S-PrediXcan analysis
To recap, S-PrediXcan analysis takes GWAS summary statistics, gene expression prediction models (weights for SNPs), and reference LD and provides gene-level association between predicted expression and trait. So, it requires the following three pieces of data:
- GWAS summary statistics
- Expression prediction model (available through http://predictdb.org/)
- Reference LD (also from http://predictdb.org/)
The complete analysis workflow is:
- Pick a expression prediction model (Which dataset, population, tissue?)
- Harmonize the GWAS so that it works on the same set of variants as expression prediction model (it may require imputation of GWAS). More details can be found here
- Run MetaXcan script
One caveat is that we need to make sure that the GWAS and prediction model are based on the same population.

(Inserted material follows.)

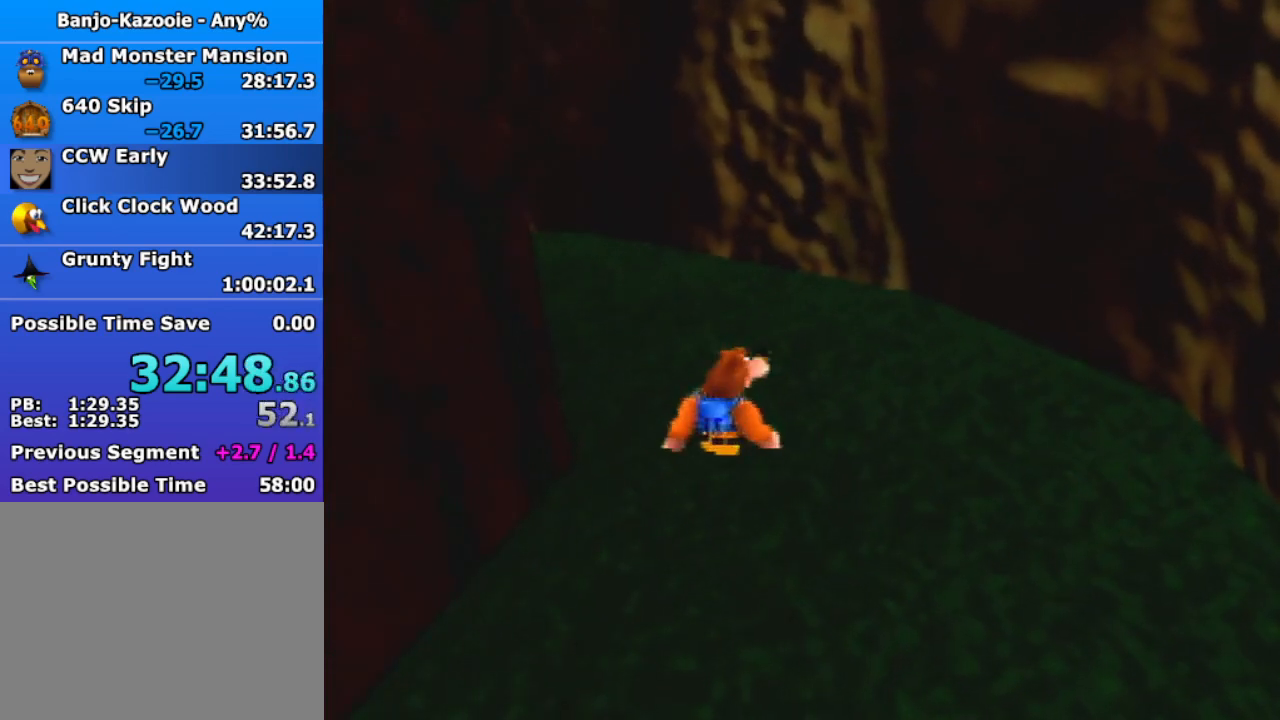
{"buttons": [], "left_stick": "center", "events": []}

Here we provide expression prediction models at /project2/hgen47100/data/lab6/predictdb_mashr_eqtl/mashr/
with extension *.db
which were built from GTEx V8 data.
And these variants are called and labelled specifically by GTEx V8 data.
And reference LD is in the same folder with extension *.txt.gz
.
Luckily we have GWAS results harmonized to GTEx V8 by Alvaro Barbeira at here.
As an example, let’s pick tissue “Whole_Blood” and GWAS “UKB_20002_1223_self_reported_type_2_diabetes”.
python /project2/hgen47100/software2/MetaXcan/software/SPrediXcan.py \
--model_db_path /project2/hgen47100/data/lab6/predictdb_mashr_eqtl/mashr/mashr_Whole_Blood.db \
--model_db_snp_key varID \
--covariance /project2/hgen47100/data/lab6/predictdb_mashr_eqtl/mashr/mashr_Whole_Blood.txt.gz \
--gwas_file /project2/hgen47100/data/lab6/UKB_20002_1223_self_reported_type_2_diabetes.txt.gz \
--snp_column panel_variant_id \
--effect_allele_column effect_allele \
--non_effect_allele_column non_effect_allele \
--zscore_column zscore \
--pvalue_column pvalue \
--keep_non_rsid \
--output_file output/spredixcan_UKB_20002_1223_self_reported_type_2_diabetes.csv
Problem 7:
Which gene is the most significant?
Problem 8:
Repeat the same analysis but with tissue liver. Show your command.
Problem 9:
Visualize the results from two tissues by QQ-plot. Plot \(\log(p)\) where expected p-values on x-axis, and observed p-values on y-axis, and color the two tissues differently.